A CERTAIN PREFERENCE: In N.Y., Vanessa Friedman wrote the two uniforms Nike chose to single out on the mannequins included a "men’s compression tank top and mid-thigh-length compression shorts and a woman’s bodysuit, cut notably high on the hip.” It “looked sort of like a sporty version of a 1980s workout leotard.” But as it was displayed, the bodysuit “seemed as if it would demand some complicated intimate grooming.” Nike Chief Innovation Officer John Hoke pointed out that the company "consults with a large number of athletes at every stage of the uniform design.” Friedman noted there are “certainly runners who like the high-cut brief.” What Nike “missed, however, was that in choosing those two looks as the primary preview for Team U.S.A., rather than, say, the matching shorts and tanks that will be also available, it shored up a longstanding inequity in sports -- one that puts the body of a female athlete on display in a way it does not for the male athlete” (N.Y. TIMES, 4/12).
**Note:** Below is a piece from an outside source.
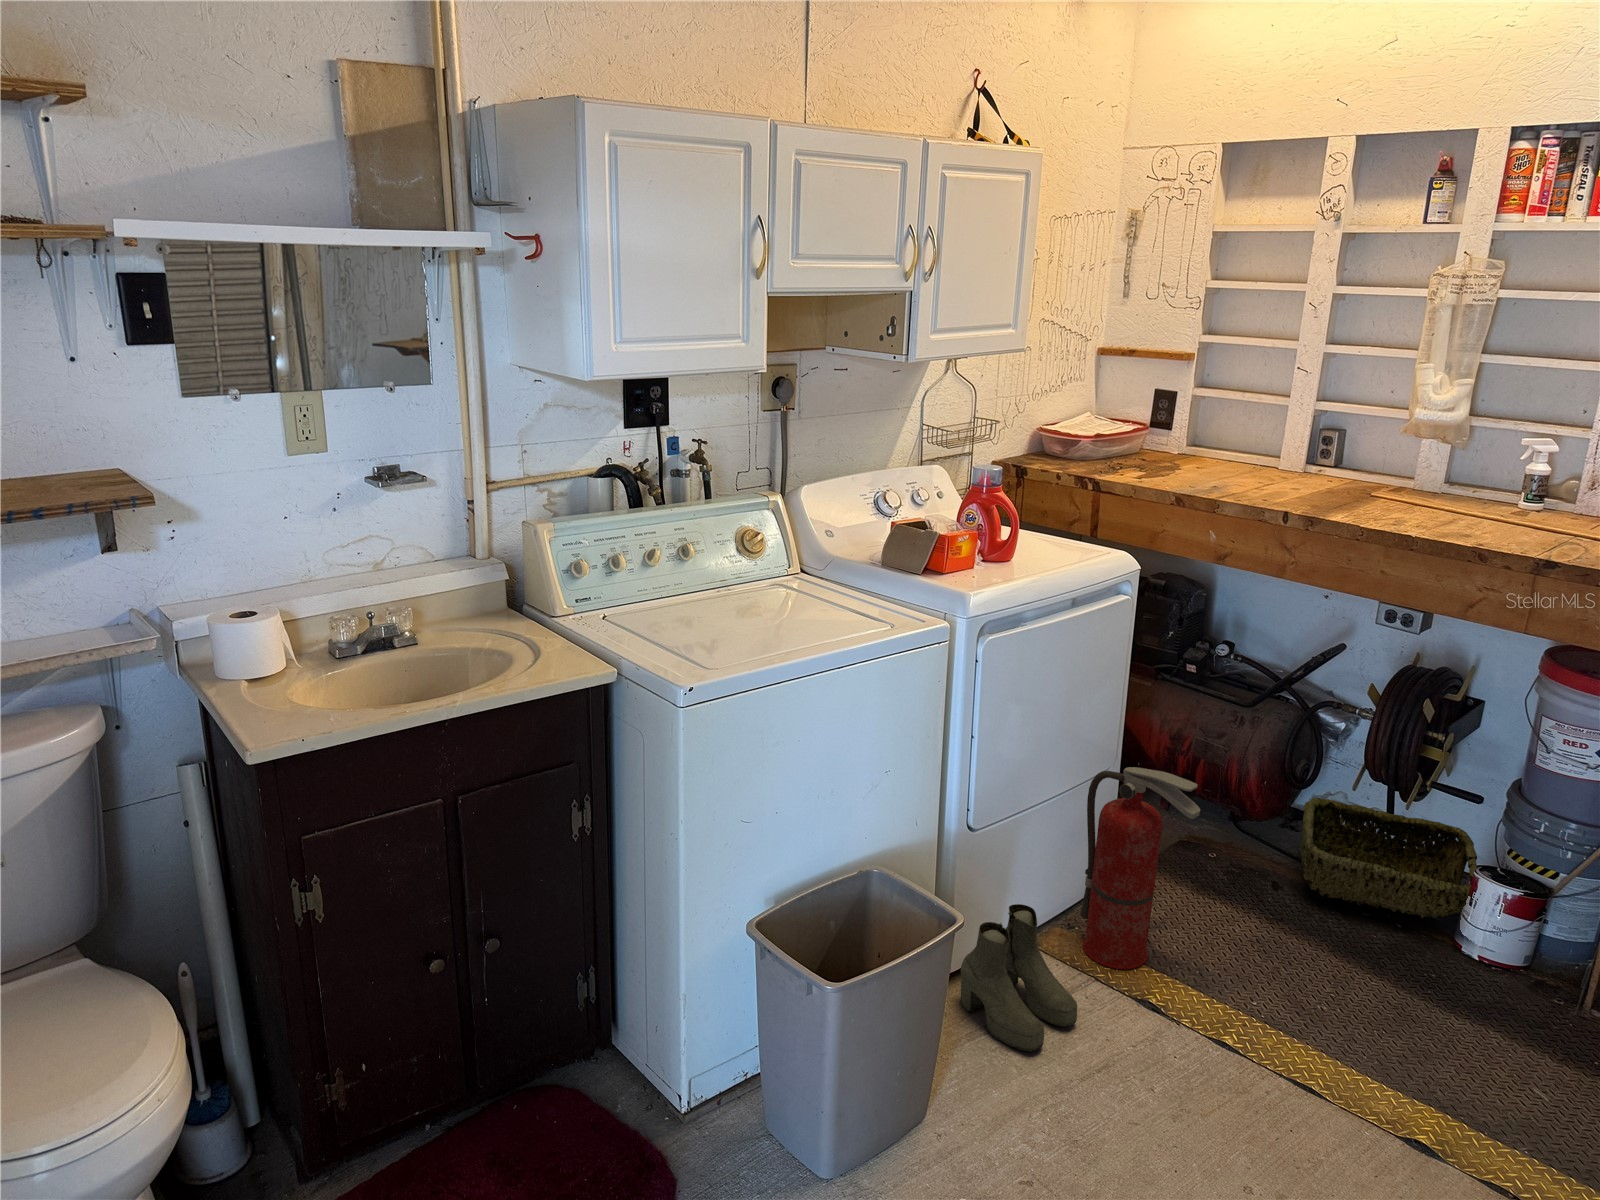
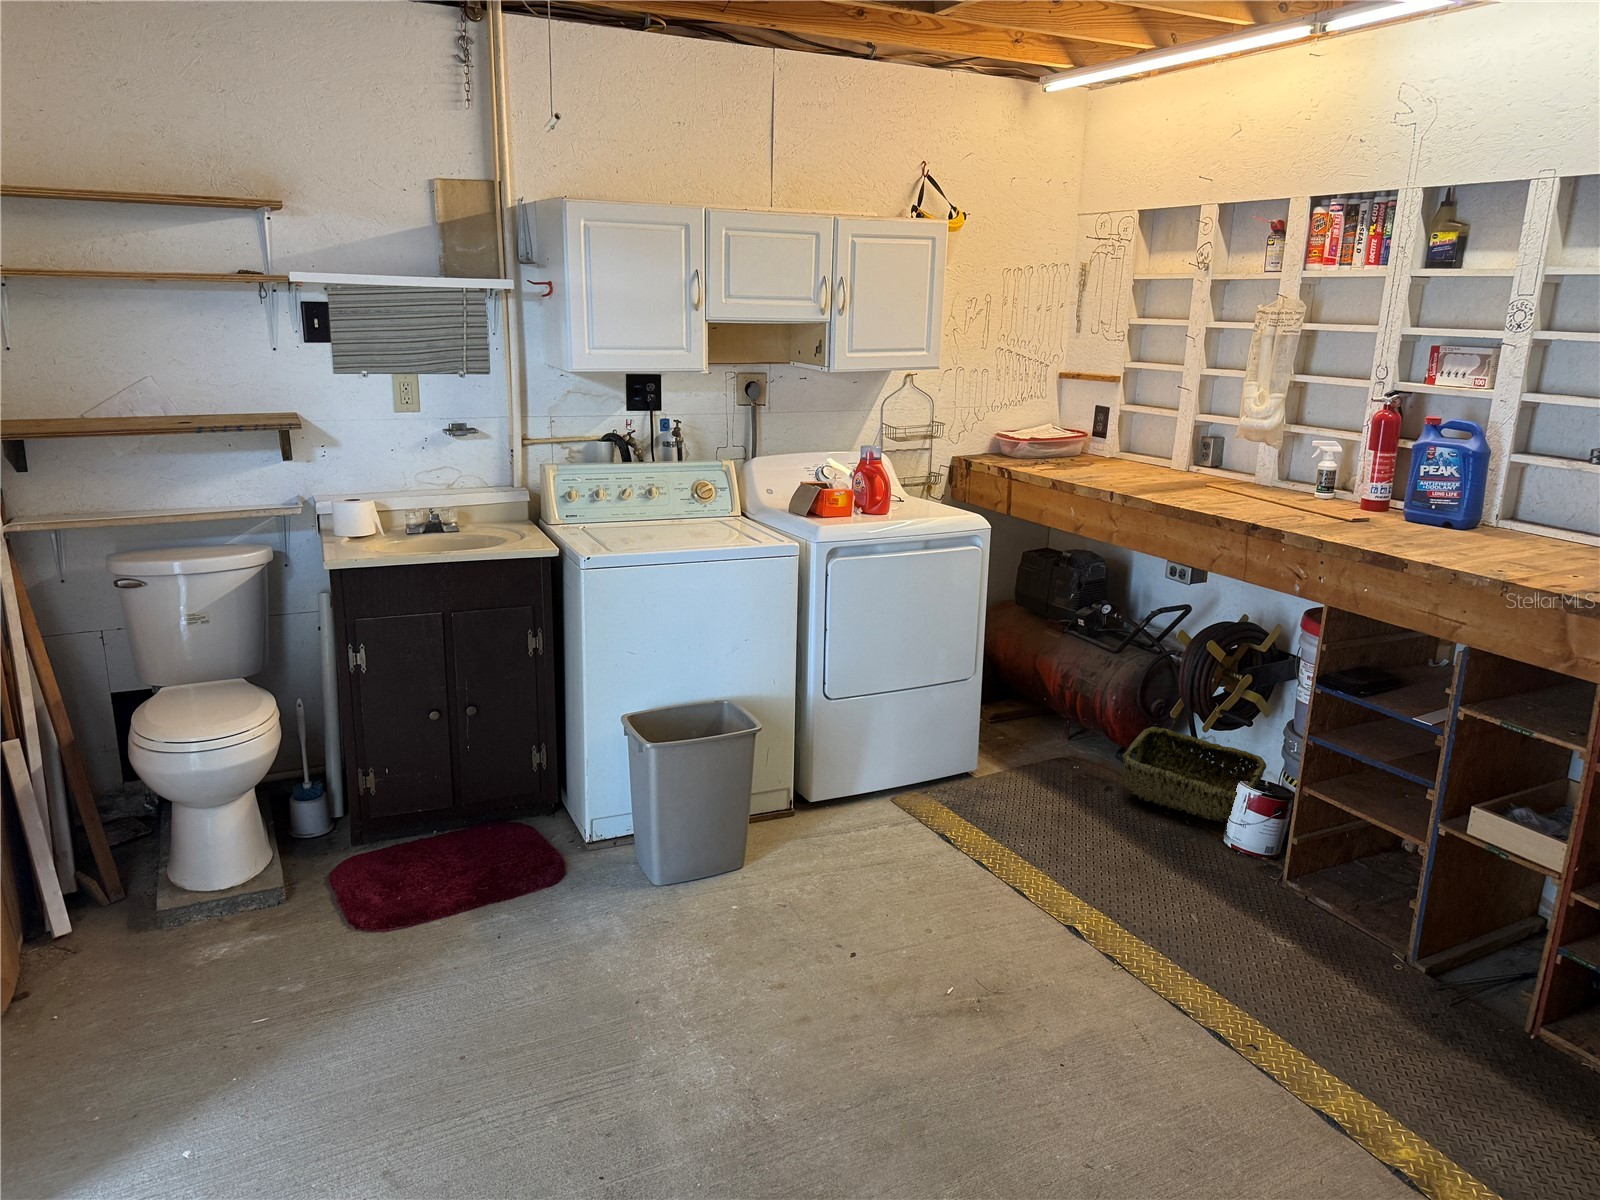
fire extinguisher: present [1080,767,1200,969] -> none [921,667,987,819]
boots: present [961,904,1077,1052] -> none [807,755,881,847]

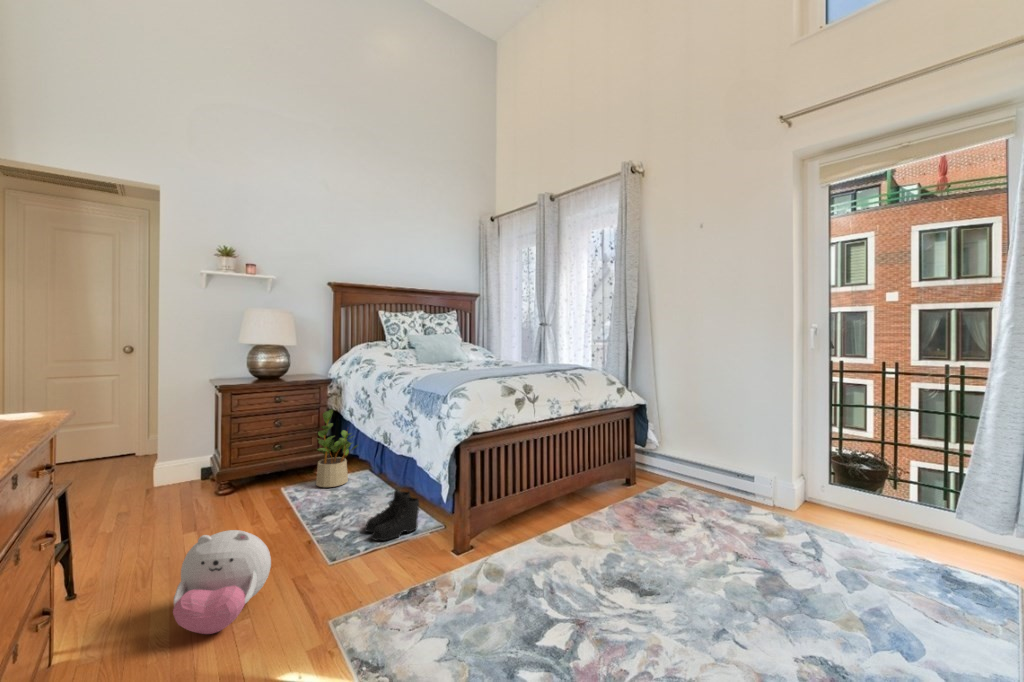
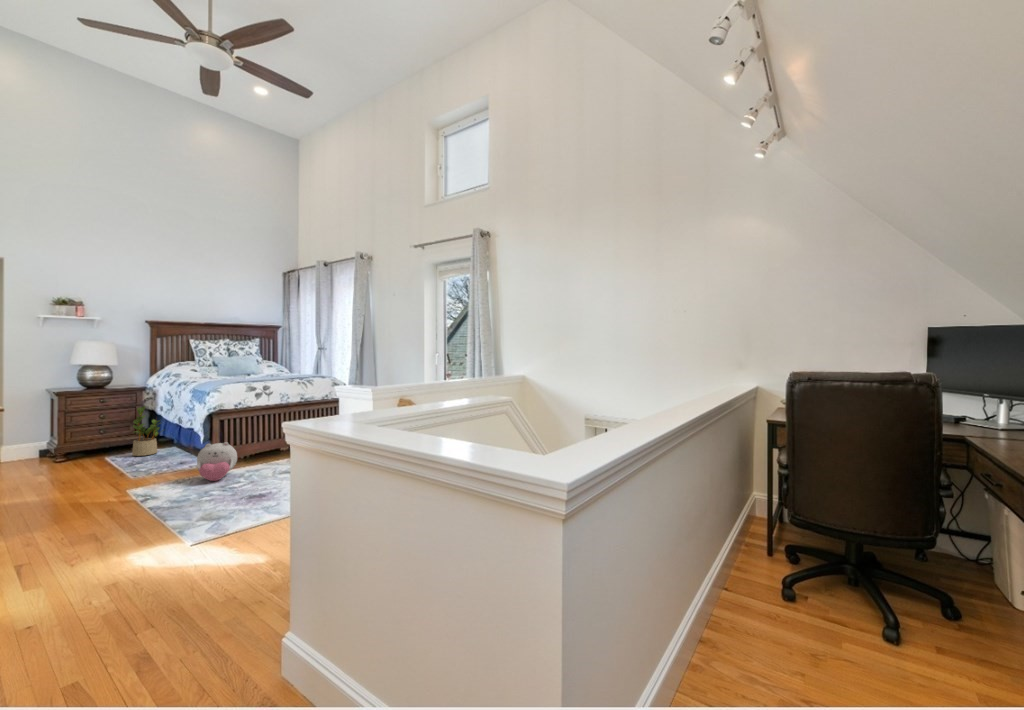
boots: present [365,490,420,541] -> none [158,447,196,472]
plush toy: present [173,530,271,634] -> present [197,442,237,481]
HITTING A NERVE: The WALL STREET JOURNAL’s Rory Satran wrote the high-cut bikini “appears to have struck a nerve, with athletes and commentators wondering why it even exists.” This particular design has "some scratching their heads.” Runner Katelyn Hutchison said, “It doesn’t seem like a woman was in that room advocating for that short strip of runderwear to go across our private parts.” Quigley said, “It feels like what the athlete wants and what the athlete needs was not the No. 1 priority” (WALL STREET JOURNAL, 4/12). THE ATHLETIC’s Tess DeMeyer reported two-time U.S. champion distance runner Lauren Fleshman “ripped into the uniforms in a post on her Instagram account.” She wrote, “Women’s kits should be in service to performance, mentally and physically. If this outfit was truly beneficial to physical performance, men would wear it.” The post continued, “This is not an elite athletic kit for track and field. This is a costume born of patriarchal forces that are no longer welcome or needed to get eyes on women’s sports” (THE ATHLETIC, 4/12).